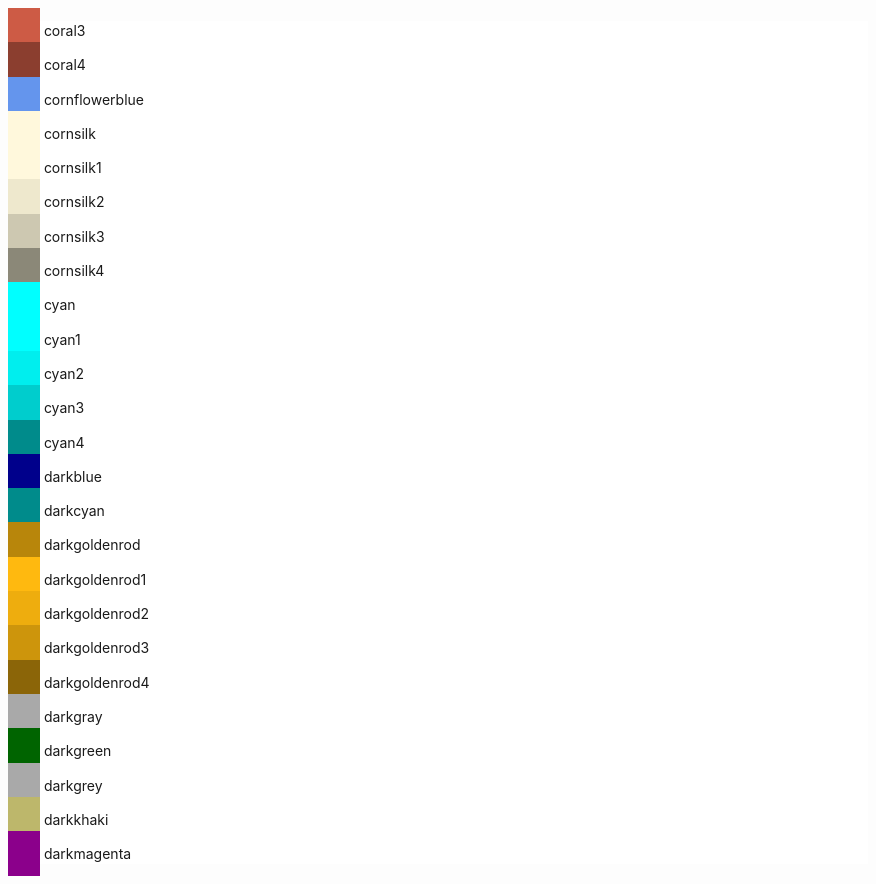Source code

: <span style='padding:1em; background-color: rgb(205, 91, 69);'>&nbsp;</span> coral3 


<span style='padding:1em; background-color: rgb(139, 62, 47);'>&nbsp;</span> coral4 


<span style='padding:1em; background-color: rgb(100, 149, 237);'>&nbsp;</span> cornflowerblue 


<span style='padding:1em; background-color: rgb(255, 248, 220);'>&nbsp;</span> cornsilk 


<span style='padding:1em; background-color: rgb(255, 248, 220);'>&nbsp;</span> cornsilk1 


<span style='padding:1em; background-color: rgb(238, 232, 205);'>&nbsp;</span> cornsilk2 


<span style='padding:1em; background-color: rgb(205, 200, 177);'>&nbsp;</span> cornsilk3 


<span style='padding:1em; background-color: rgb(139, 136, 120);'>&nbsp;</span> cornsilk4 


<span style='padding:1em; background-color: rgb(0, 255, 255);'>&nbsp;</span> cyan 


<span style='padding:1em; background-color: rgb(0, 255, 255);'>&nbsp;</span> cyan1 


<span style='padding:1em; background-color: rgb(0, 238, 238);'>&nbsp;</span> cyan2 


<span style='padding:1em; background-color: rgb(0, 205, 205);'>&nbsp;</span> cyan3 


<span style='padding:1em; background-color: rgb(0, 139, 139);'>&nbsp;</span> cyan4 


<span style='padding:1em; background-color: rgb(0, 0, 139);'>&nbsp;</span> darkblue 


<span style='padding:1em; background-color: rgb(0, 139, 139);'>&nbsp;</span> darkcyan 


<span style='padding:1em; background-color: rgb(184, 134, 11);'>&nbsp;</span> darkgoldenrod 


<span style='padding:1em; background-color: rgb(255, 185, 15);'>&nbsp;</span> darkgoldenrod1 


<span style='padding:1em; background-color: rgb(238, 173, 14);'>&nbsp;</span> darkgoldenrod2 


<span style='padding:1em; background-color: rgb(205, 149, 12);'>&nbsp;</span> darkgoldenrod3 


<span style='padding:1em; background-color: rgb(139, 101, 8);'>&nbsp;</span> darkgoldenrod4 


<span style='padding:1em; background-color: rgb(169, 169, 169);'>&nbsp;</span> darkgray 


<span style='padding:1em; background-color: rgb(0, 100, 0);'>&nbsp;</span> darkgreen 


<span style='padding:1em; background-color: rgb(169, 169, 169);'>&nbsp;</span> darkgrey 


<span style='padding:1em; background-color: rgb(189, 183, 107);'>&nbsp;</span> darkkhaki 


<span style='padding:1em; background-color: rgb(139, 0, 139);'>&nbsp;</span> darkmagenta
========================================================================
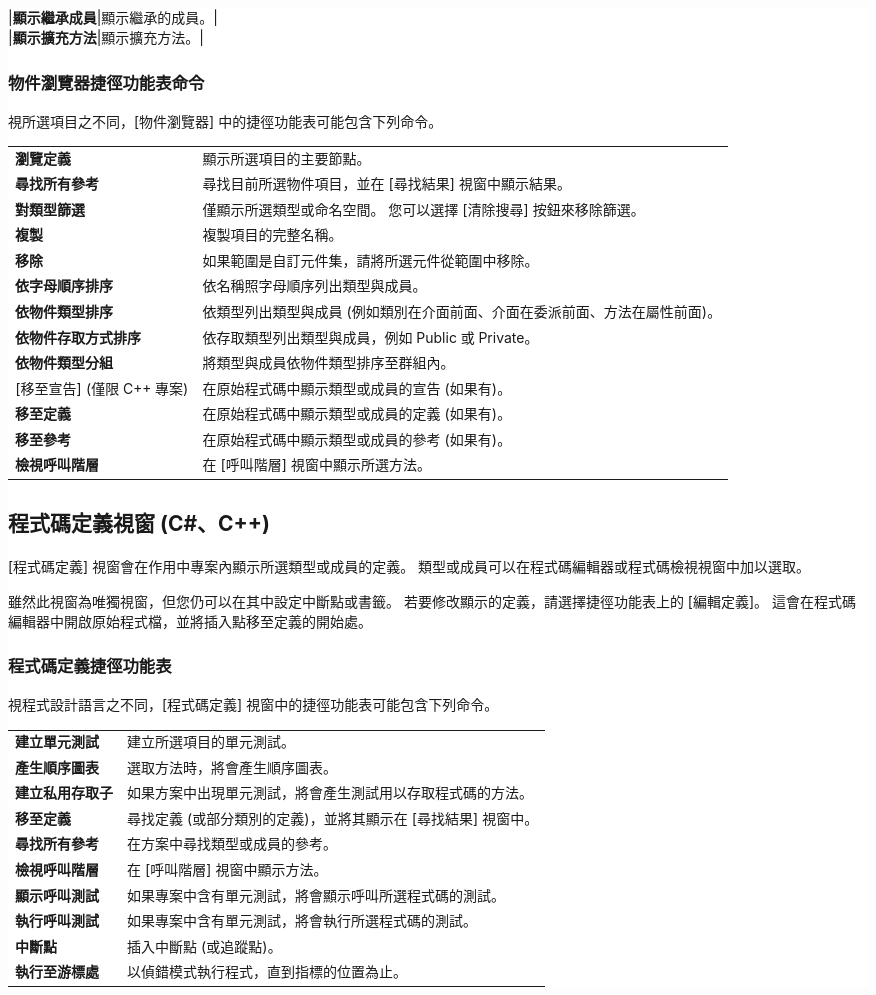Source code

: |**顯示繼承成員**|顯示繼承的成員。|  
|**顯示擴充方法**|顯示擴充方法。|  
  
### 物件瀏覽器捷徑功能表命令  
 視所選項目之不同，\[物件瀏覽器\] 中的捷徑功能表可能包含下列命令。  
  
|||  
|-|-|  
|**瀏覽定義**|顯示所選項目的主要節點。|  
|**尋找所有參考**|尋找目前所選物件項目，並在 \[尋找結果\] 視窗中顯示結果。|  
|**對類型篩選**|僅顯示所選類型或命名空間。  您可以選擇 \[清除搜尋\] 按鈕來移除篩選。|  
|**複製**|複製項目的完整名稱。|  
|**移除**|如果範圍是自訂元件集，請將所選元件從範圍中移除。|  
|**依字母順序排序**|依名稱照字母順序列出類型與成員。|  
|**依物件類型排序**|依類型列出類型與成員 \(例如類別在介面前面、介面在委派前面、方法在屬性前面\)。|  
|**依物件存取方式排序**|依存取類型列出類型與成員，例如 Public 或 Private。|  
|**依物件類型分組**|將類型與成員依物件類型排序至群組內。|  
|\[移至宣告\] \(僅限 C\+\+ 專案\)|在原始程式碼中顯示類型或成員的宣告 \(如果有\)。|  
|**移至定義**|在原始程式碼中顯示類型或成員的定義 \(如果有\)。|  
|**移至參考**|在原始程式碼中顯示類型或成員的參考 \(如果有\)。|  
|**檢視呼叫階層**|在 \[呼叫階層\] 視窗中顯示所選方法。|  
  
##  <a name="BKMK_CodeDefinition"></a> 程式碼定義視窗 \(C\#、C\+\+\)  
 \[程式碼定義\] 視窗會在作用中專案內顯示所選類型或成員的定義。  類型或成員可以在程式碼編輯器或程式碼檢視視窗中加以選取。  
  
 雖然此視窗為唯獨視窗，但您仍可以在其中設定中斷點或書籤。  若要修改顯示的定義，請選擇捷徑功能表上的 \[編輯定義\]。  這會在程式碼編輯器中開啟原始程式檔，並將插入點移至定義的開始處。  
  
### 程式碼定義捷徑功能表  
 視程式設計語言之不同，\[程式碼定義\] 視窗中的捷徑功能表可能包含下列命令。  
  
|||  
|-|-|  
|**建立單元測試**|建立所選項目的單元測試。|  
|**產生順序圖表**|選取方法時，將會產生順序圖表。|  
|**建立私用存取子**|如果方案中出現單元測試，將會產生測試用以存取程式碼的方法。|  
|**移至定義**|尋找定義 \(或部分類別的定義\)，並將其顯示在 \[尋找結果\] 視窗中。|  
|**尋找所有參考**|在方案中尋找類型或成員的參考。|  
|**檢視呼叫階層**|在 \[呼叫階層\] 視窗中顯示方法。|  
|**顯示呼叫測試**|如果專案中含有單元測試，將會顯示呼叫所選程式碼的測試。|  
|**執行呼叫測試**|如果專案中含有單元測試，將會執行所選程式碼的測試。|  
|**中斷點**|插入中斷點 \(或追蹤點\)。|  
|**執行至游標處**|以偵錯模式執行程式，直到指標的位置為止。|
========================================================================
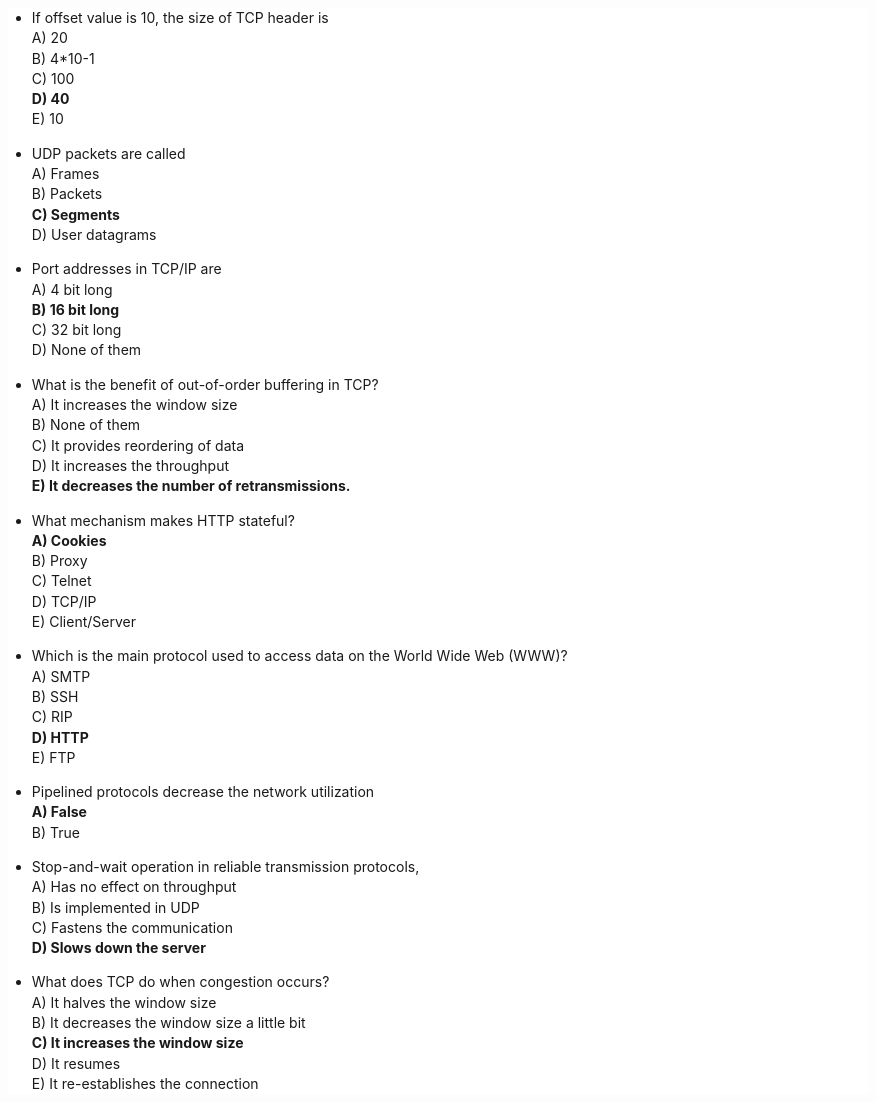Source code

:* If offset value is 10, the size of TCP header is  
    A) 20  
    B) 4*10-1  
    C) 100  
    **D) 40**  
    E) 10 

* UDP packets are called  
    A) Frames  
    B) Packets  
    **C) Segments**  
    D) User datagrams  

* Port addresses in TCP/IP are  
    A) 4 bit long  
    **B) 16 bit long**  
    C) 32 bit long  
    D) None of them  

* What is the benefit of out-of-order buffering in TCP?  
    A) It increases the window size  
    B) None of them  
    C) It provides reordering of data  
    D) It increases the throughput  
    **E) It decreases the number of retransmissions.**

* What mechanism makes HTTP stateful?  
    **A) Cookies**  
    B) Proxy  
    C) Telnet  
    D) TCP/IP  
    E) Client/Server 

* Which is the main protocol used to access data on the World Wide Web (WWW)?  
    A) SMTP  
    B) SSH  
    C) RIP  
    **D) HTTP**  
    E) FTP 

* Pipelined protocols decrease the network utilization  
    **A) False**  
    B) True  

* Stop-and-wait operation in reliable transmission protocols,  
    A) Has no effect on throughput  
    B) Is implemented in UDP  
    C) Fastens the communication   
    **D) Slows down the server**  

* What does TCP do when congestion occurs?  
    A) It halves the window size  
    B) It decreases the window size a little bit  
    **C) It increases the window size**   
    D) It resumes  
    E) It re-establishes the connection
========================================================================
About this exercise:
Of all the lines in the data above, show only those that hold the word "size".

Answer below:
:* If offset value is 10, the size of TCP header is  
    A) It increases the window size  
    A) It halves the window size  
    B) It decreases the window size a little bit  
    **C) It increases the window size**   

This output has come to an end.